There are also ‘no-sludge’ STPs which do not have features to separate solids. These science-defying ‘no-sludge’ STPs become a symbol of type-approved ‘magic boxes’ and a tipping point for the rule change. In 2017, Norway declared ‘all sewage treatment systems produce sewage sludge’ (MEPC 71/14/2). In 2019, in a courageous move, the UK MCA withdrew the MED certificate of a sewage treatment plant on the market. In 2020, the affected ships were advised to take corrective actions. But none of these has resonated with the type-approval regimes. Other ‘no-sludge’ STPs remain certified. No one has asked how a science-defying STP can be successfully approved in the first place to prevent reoccurrence. For example, if an STP has its effluent sampled during its freshwater flushing cycle, how can a guideline stop it?

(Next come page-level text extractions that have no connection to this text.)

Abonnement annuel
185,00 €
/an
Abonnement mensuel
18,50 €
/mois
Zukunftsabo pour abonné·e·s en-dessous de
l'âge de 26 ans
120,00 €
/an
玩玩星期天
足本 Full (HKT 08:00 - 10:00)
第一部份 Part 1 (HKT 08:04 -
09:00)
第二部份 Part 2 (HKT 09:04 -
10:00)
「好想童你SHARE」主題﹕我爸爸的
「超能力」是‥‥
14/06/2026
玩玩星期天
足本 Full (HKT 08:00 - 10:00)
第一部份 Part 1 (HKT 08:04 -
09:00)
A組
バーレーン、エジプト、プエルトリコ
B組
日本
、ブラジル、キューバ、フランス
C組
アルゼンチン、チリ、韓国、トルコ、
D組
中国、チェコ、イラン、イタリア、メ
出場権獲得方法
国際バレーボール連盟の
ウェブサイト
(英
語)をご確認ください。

When a batch-operated STP completes its ‘no-sludge’ cycle in 30 minutes, how can a prolonged test period from 10 to 30 days help?

SUMMARY: HOW TO PREPARE FOR FUTURE REGULATIONS

For shipyards and shipowners wanting to be risk-avert and future-proofing, the best advice is to avoid sewage treatment plants which claim not to produce sludge and to have a dedicated sludge holding tank on board.